Mouse macrophages expressing both CCR2 and Fpr2 infiltrate transplanted LLC where macrophages undergo M1 polarization in response to tumor-derived Fpr2 ligands. Macrophages-deficient in Fpr2 express high levels of CCR4, which synergizes with CCR2 to recruit TAM in response to tumor-derived CCL2, followed by polarization into M2 cells in response to an as-yet-undefined tumor microenvironment factor.

CONCLUDING REMARKS

FPRs, as a subfamily of classic chemoattractant GPCRs, have one of the most diverse collections of ligands, and they are expressed by a great variety of cell types, including cancer cells. Recent studies have shown an essential role of FPRs in critical pathophysiologic conditions, not only in leukocyte trafficking but also in epithelial homeostasis and tumorigenesis. One of most notable features of FPRs in these pathophysiologic processes is that they act as key players in the sequential sensing of chemoattractant gradients by inflammatory cells, in particular neutrophils and DCs, in a tissue microenvironment that dynamically regulates the expression of chemoattractant GPCRs to guide the cells to their destination where efficient host responses are mounted. Another important, paradigm-changing discovery is the role of Fpr2 in protecting colon mucosal homeostasis and inflammation and antitumor defense by interaction with commensal products. These novel findings greatly expanded the scope of FPR biology whose pathophysiologic relevance had remained obscure for decades since their discovery. However, much more remains to be learned, with rigorous exploration of the participation of FPRs in more disease models, which, fortunately, has become increasingly feasible with the generation of genetically engineered mice with altered expression of FPR genes.

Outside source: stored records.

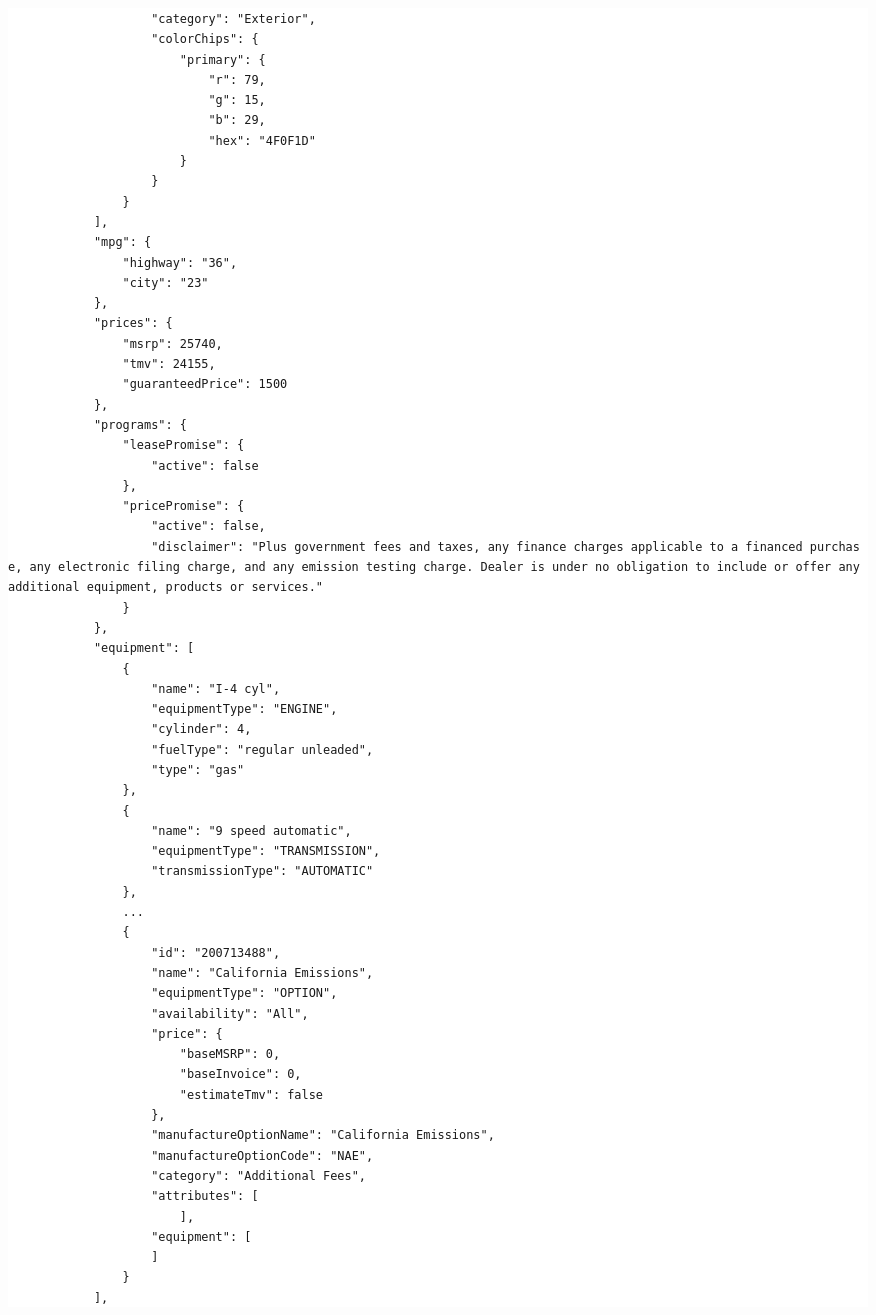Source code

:                         "category": "Exterior",
                        "colorChips": {
                            "primary": {
                                "r": 79,
                                "g": 15,
                                "b": 29,
                                "hex": "4F0F1D"
                            }
                        }
                    }
                ],
                "mpg": {
                    "highway": "36",
                    "city": "23"
                },
                "prices": {
                    "msrp": 25740,
                    "tmv": 24155,
                    "guaranteedPrice": 1500
                },
                "programs": {
                    "leasePromise": {
                        "active": false
                    },
                    "pricePromise": {
                        "active": false,
                        "disclaimer": "Plus government fees and taxes, any finance charges applicable to a financed purchase, any electronic filing charge, and any emission testing charge. Dealer is under no obligation to include or offer any additional equipment, products or services."
                    }
                },
                "equipment": [
                    {
                        "name": "I-4 cyl",
                        "equipmentType": "ENGINE",
                        "cylinder": 4,
                        "fuelType": "regular unleaded",
                        "type": "gas"
                    },
                    {
                        "name": "9 speed automatic",
                        "equipmentType": "TRANSMISSION",
                        "transmissionType": "AUTOMATIC"
                    },
                    ...
                    {
                        "id": "200713488",
                        "name": "California Emissions",
                        "equipmentType": "OPTION",
                        "availability": "All",
                        "price": {
                            "baseMSRP": 0,
                            "baseInvoice": 0,
                            "estimateTmv": false
                        },
                        "manufactureOptionName": "California Emissions",
                        "manufactureOptionCode": "NAE",
                        "category": "Additional Fees",
                        "attributes": [
                            ],
                        "equipment": [
                        ]
                    }
                ],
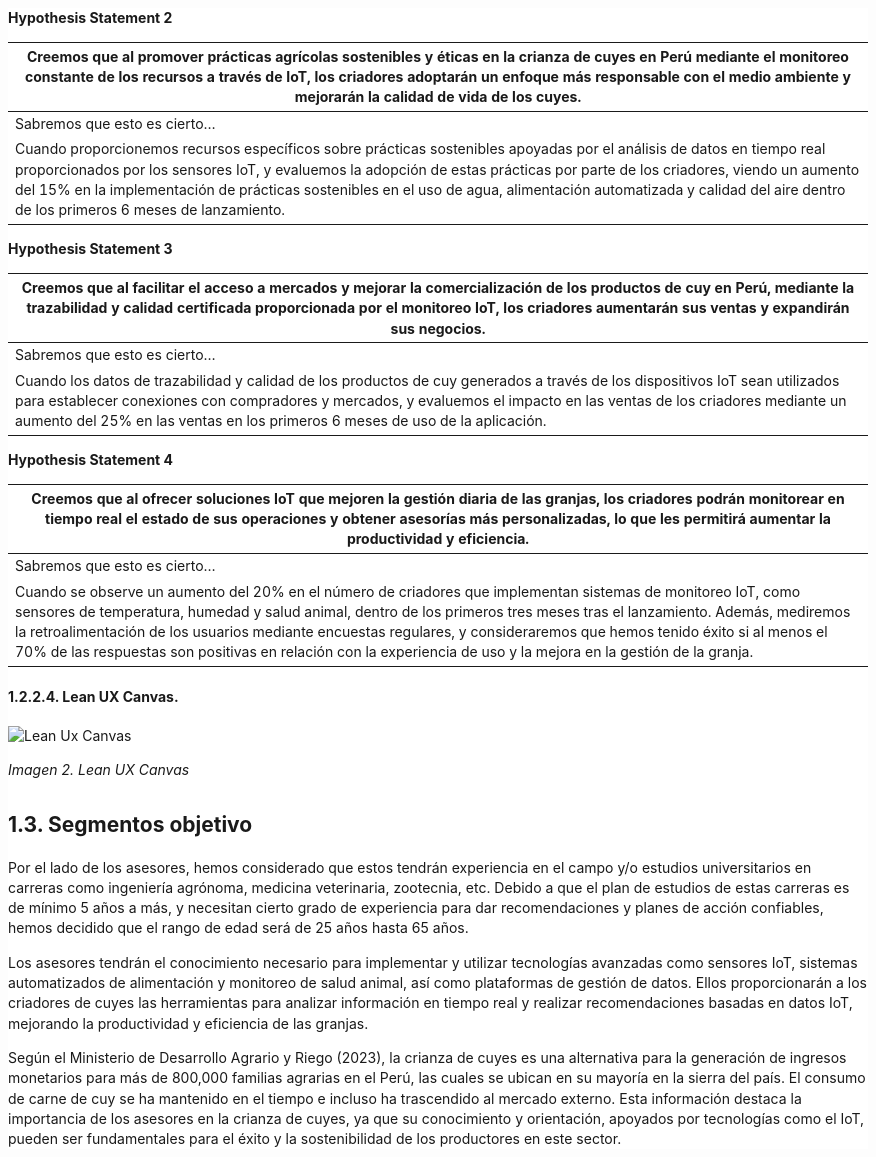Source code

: **Hypothesis Statement 2**

|Creemos que al promover prácticas agrícolas sostenibles y éticas en la crianza de cuyes en Perú mediante el monitoreo constante de los recursos a través de IoT, los criadores adoptarán un enfoque más responsable con el medio ambiente y mejorarán la calidad de vida de los cuyes.|
| - |
|Sabremos que esto es cierto…|
|Cuando proporcionemos recursos específicos sobre prácticas sostenibles apoyadas por el análisis de datos en tiempo real proporcionados por los sensores IoT, y evaluemos la adopción de estas prácticas por parte de los criadores, viendo un aumento del 15% en la implementación de prácticas sostenibles en el uso de agua, alimentación automatizada y calidad del aire dentro de los primeros 6 meses de lanzamiento.|

**Hypothesis Statement 3**

|Creemos que al facilitar el acceso a mercados y mejorar la comercialización de los productos de cuy en Perú, mediante la trazabilidad y calidad certificada proporcionada por el monitoreo IoT, los criadores aumentarán sus ventas y expandirán sus negocios.|
| - |
|Sabremos que esto es cierto…|
|Cuando los datos de trazabilidad y calidad de los productos de cuy generados a través de los dispositivos IoT sean utilizados para establecer conexiones con compradores y mercados, y evaluemos el impacto en las ventas de los criadores mediante un aumento del 25% en las ventas en los primeros 6 meses de uso de la aplicación.|

**Hypothesis Statement 4**

|Creemos que al ofrecer soluciones IoT que mejoren la gestión diaria de las granjas, los criadores podrán monitorear en tiempo real el estado de sus operaciones y obtener asesorías más personalizadas, lo que les permitirá aumentar la productividad y eficiencia.|
| - |
|Sabremos que esto es cierto…|
|Cuando se observe un aumento del 20% en el número de criadores que implementan sistemas de monitoreo IoT, como sensores de temperatura, humedad y salud animal, dentro de los primeros tres meses tras el lanzamiento. Además, mediremos la retroalimentación de los usuarios mediante encuestas regulares, y consideraremos que hemos tenido éxito si al menos el 70% de las respuestas son positivas en relación con la experiencia de uso y la mejora en la gestión de la granja.|

#### 1.2.2.4. Lean UX Canvas.

![Lean Ux Canvas](img/leanuxcanvas.png)

_Imagen 2. Lean UX Canvas_

## 1.3. Segmentos objetivo

Por el lado de los asesores, hemos considerado que estos tendrán experiencia en el campo y/o estudios universitarios en carreras como ingeniería agrónoma, medicina veterinaria, zootecnia, etc. Debido a que el plan de estudios de estas carreras es de mínimo 5 años a más, y necesitan cierto grado de experiencia para dar recomendaciones y planes de acción confiables, hemos decidido que el rango de edad será de 25 años hasta 65 años.

Los asesores tendrán el conocimiento necesario para implementar y utilizar tecnologías avanzadas como sensores IoT, sistemas automatizados de alimentación y monitoreo de salud animal, así como plataformas de gestión de datos. Ellos proporcionarán a los criadores de cuyes las herramientas para analizar información en tiempo real y realizar recomendaciones basadas en datos IoT, mejorando la productividad y eficiencia de las granjas.

Según el Ministerio de Desarrollo Agrario y Riego (2023), la crianza de cuyes es una alternativa para la generación de ingresos monetarios para más de 800,000 familias agrarias en el Perú, las cuales se ubican en su mayoría en la sierra del país. El consumo de carne de cuy se ha mantenido en el tiempo e incluso ha trascendido al mercado externo. Esta información destaca la importancia de los asesores en la crianza de cuyes, ya que su conocimiento y orientación, apoyados por tecnologías como el IoT, pueden ser fundamentales para el éxito y la sostenibilidad de los productores en este sector.
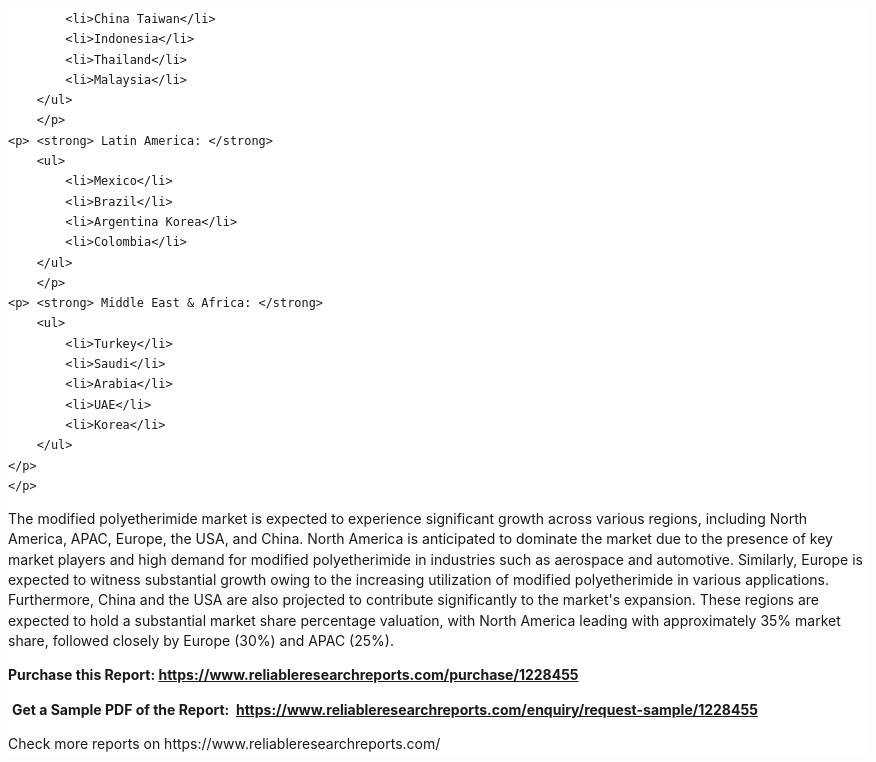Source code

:             <li>China Taiwan</li>
            <li>Indonesia</li>
            <li>Thailand</li>
            <li>Malaysia</li>
        </ul>
        </p> 
    <p> <strong> Latin America: </strong>
        <ul>
            <li>Mexico</li>
            <li>Brazil</li>
            <li>Argentina Korea</li>
            <li>Colombia</li>
        </ul>
        </p> 
    <p> <strong> Middle East & Africa: </strong>
        <ul>
            <li>Turkey</li>
            <li>Saudi</li>
            <li>Arabia</li>
            <li>UAE</li>
            <li>Korea</li>
        </ul>
    </p>
    </p>
<p><p>The modified polyetherimide market is expected to experience significant growth across various regions, including North America, APAC, Europe, the USA, and China. North America is anticipated to dominate the market due to the presence of key market players and high demand for modified polyetherimide in industries such as aerospace and automotive. Similarly, Europe is expected to witness substantial growth owing to the increasing utilization of modified polyetherimide in various applications. Furthermore, China and the USA are also projected to contribute significantly to the market's expansion. These regions are expected to hold a substantial market share percentage valuation, with North America leading with approximately 35% market share, followed closely by Europe (30%) and APAC (25%).</p></p>
<p><strong>Purchase this Report: <a href="https://www.reliableresearchreports.com/purchase/1228455">https://www.reliableresearchreports.com/purchase/1228455</a></strong></p>
<p>&nbsp;<strong>Get a Sample PDF of the Report:&nbsp;&nbsp;<a href="https://www.reliableresearchreports.com/enquiry/request-sample/1228455">https://www.reliableresearchreports.com/enquiry/request-sample/1228455</a></strong></p>
<p><strong></strong></p>
<p>Check more reports on https://www.reliableresearchreports.com/</p>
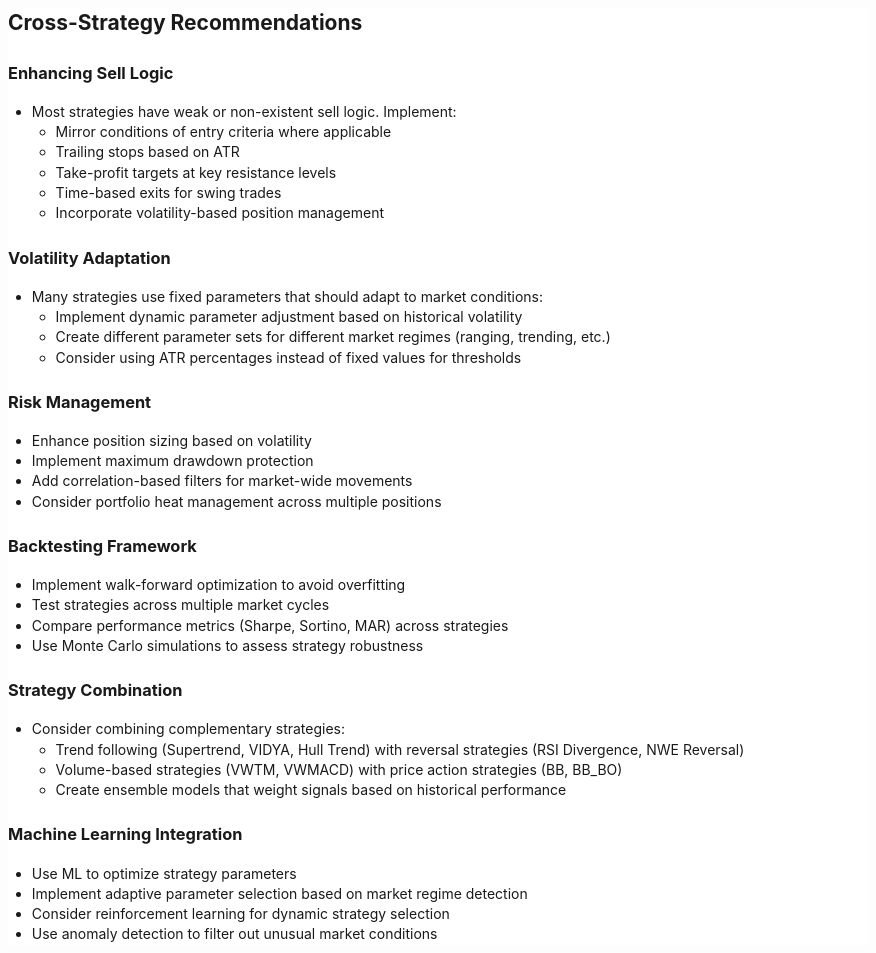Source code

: ## Cross-Strategy Recommendations

### Enhancing Sell Logic
- Most strategies have weak or non-existent sell logic. Implement:
  - Mirror conditions of entry criteria where applicable
  - Trailing stops based on ATR
  - Take-profit targets at key resistance levels
  - Time-based exits for swing trades
  - Incorporate volatility-based position management

### Volatility Adaptation
- Many strategies use fixed parameters that should adapt to market conditions:
  - Implement dynamic parameter adjustment based on historical volatility
  - Create different parameter sets for different market regimes (ranging, trending, etc.)
  - Consider using ATR percentages instead of fixed values for thresholds

### Risk Management
- Enhance position sizing based on volatility
- Implement maximum drawdown protection
- Add correlation-based filters for market-wide movements
- Consider portfolio heat management across multiple positions

### Backtesting Framework
- Implement walk-forward optimization to avoid overfitting
- Test strategies across multiple market cycles
- Compare performance metrics (Sharpe, Sortino, MAR) across strategies
- Use Monte Carlo simulations to assess strategy robustness

### Strategy Combination
- Consider combining complementary strategies:
  - Trend following (Supertrend, VIDYA, Hull Trend) with reversal strategies (RSI Divergence, NWE Reversal)
  - Volume-based strategies (VWTM, VWMACD) with price action strategies (BB, BB_BO)
  - Create ensemble models that weight signals based on historical performance

### Machine Learning Integration
- Use ML to optimize strategy parameters
- Implement adaptive parameter selection based on market regime detection
- Consider reinforcement learning for dynamic strategy selection
- Use anomaly detection to filter out unusual market conditions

It is thus plausible that future studies focusing on the regulation, signal transduction, and structural basis for ligand recognition, and importantly, on participation in pathophysiologic processes in humans, should yield novel therapeutic targets for diseases.

AUTHORSHIP

L.L., K.C., T.Y., S.S., J.Z., X.B. and J.M.W contributed to the composition and editing of the manuscript.

Glossary

Aβ42

amyloid β peptide 42

Anx A1

annexin 1

BM

bone marrow

CCL

chemokine (C-C motif) ligand

CCR

C-C chemokine receptor type

CHIPS

chemotaxis inhibitory protein of Staphylococcus aureus

CRAMP

cathelin-related antimicrobial peptide

CX3CR

chemokine (C-X3-C motif) receptor

CXCL

chemokine (C-X-C motif) ligand

CXCR

C-X-C chemokine receptor type

DAMP

damage-associated molecular pattern

DC

dendritic cell

EGF

epidermal growth factor

F2L

formyl-peptide receptor (FPR)-like (FPRL)-2 ligand

FPR

formyl-peptide receptor

FPRL

formyl-peptide receptor-like

GBM

glioblastoma multiforme

GC

gastric cancer

GPCR

Gi–protein-coupled receptors

LL-37

human cathelicidin

LLC

Lewis lung cancer

LTB4

lipid chemoattractant leukotriene B4

LXA4

lipoxin A4

OVA

ovalbumin

PAMP

pathogen-associated molecular pattern

PRR

pattern recognition receptor

SAA

serum amyloid A

TAM

tumor-associated macrophage

UC

ulcerative colitis

WT

wild type

DISCLOSURES

The authors declare no conflicts of interest.